# Required action
Given these entries, repeat exactly the lines starting with the one that has "maintain their independence and" and going on through the one that has "Germany alone contributes", both included, but none of the pictures.

(Saved data entries)
______

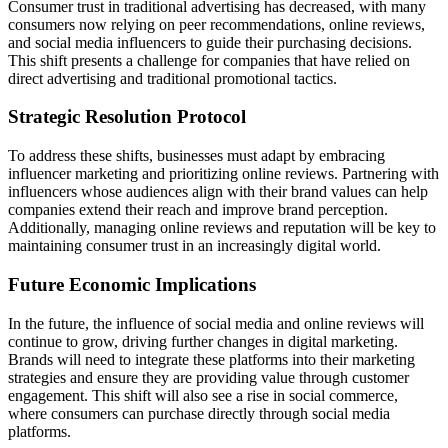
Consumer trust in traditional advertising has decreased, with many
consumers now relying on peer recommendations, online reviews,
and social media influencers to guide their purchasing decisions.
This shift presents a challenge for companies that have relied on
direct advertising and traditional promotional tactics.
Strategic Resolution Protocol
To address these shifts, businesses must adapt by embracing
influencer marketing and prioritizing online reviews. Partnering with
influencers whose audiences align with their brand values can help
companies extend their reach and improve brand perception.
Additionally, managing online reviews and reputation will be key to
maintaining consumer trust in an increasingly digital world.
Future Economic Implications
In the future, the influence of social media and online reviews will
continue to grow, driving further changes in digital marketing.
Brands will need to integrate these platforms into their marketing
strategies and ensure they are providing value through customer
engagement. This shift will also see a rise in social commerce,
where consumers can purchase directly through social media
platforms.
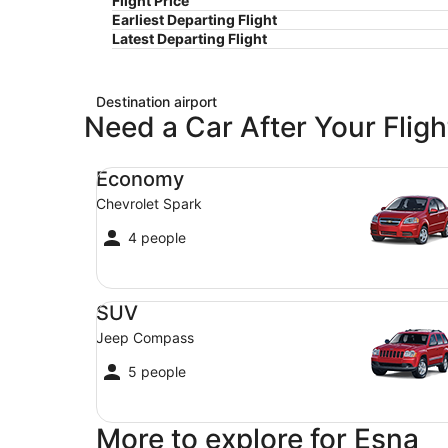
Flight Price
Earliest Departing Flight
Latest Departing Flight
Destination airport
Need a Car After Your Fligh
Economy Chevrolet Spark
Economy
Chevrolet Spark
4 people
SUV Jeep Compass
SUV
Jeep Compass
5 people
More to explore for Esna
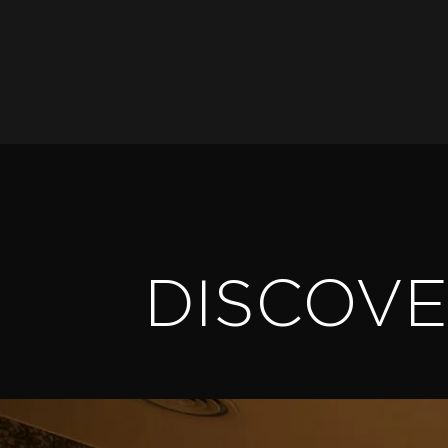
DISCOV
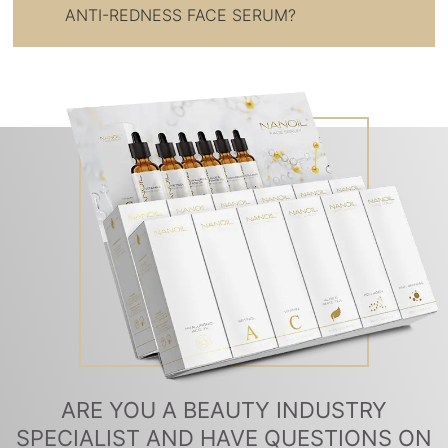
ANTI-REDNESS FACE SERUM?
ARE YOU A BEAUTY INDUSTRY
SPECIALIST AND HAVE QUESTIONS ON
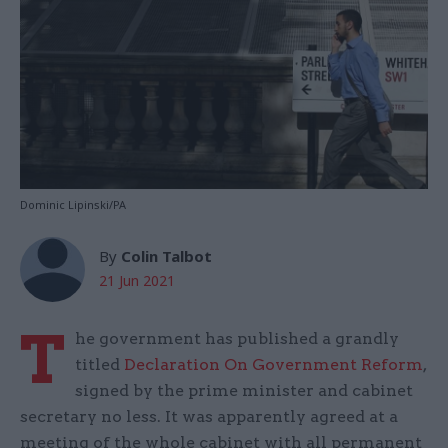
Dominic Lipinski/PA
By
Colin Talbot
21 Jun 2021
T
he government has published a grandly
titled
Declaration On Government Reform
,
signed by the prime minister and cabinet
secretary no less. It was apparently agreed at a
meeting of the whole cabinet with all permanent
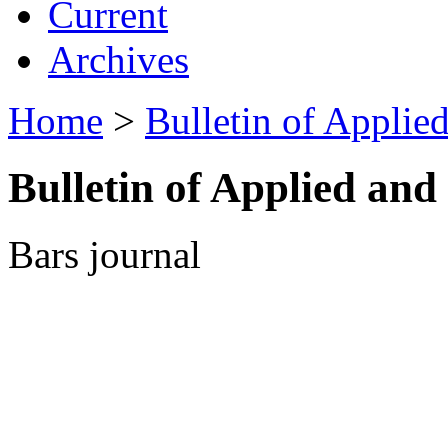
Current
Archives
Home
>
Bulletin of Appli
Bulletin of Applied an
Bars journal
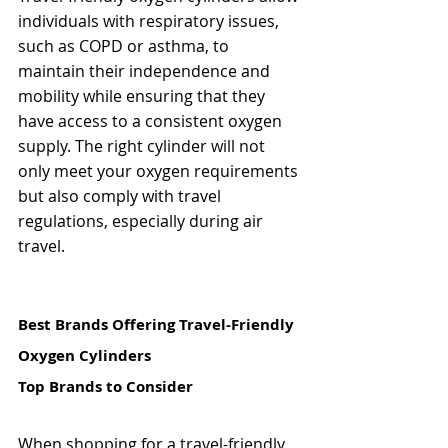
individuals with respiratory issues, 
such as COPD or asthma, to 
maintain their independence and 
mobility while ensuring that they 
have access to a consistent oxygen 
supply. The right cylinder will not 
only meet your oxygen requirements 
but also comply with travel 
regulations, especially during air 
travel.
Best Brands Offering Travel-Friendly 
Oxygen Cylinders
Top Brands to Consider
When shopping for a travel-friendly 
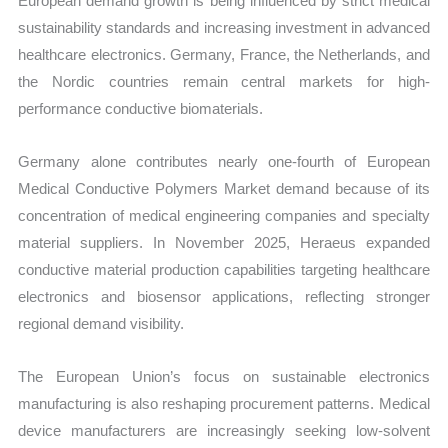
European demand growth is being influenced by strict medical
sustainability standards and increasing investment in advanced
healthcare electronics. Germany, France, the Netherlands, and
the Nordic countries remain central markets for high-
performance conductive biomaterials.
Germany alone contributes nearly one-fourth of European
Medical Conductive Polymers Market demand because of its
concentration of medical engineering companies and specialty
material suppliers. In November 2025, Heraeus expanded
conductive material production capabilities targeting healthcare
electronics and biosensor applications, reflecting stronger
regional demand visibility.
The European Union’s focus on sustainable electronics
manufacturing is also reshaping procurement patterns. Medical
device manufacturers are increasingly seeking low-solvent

______

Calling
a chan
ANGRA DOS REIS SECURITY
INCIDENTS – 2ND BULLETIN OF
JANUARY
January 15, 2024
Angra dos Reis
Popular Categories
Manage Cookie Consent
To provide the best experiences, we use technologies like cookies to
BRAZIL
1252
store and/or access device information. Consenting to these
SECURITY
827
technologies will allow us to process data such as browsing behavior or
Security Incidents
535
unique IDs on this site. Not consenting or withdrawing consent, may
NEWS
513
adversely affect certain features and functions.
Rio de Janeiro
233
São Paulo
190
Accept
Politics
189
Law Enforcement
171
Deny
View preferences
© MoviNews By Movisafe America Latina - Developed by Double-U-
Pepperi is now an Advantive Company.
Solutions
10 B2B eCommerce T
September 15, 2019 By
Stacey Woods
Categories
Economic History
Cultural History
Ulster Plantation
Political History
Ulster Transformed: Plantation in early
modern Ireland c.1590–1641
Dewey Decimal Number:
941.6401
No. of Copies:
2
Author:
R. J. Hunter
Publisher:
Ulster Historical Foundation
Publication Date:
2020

______

# Answer to the problem
maintain their independence and 
mobility while ensuring that they 
have access to a consistent oxygen 
supply. The right cylinder will not 
only meet your oxygen requirements 
but also comply with travel 
regulations, especially during air 
travel.
Best Brands Offering Travel-Friendly 
Oxygen Cylinders
Top Brands to Consider
When shopping for a travel-friendly 
European demand growth is being influenced by strict medical
sustainability standards and increasing investment in advanced
healthcare electronics. Germany, France, the Netherlands, and
the Nordic countries remain central markets for high-
performance conductive biomaterials.
Germany alone contributes nearly one-fourth of European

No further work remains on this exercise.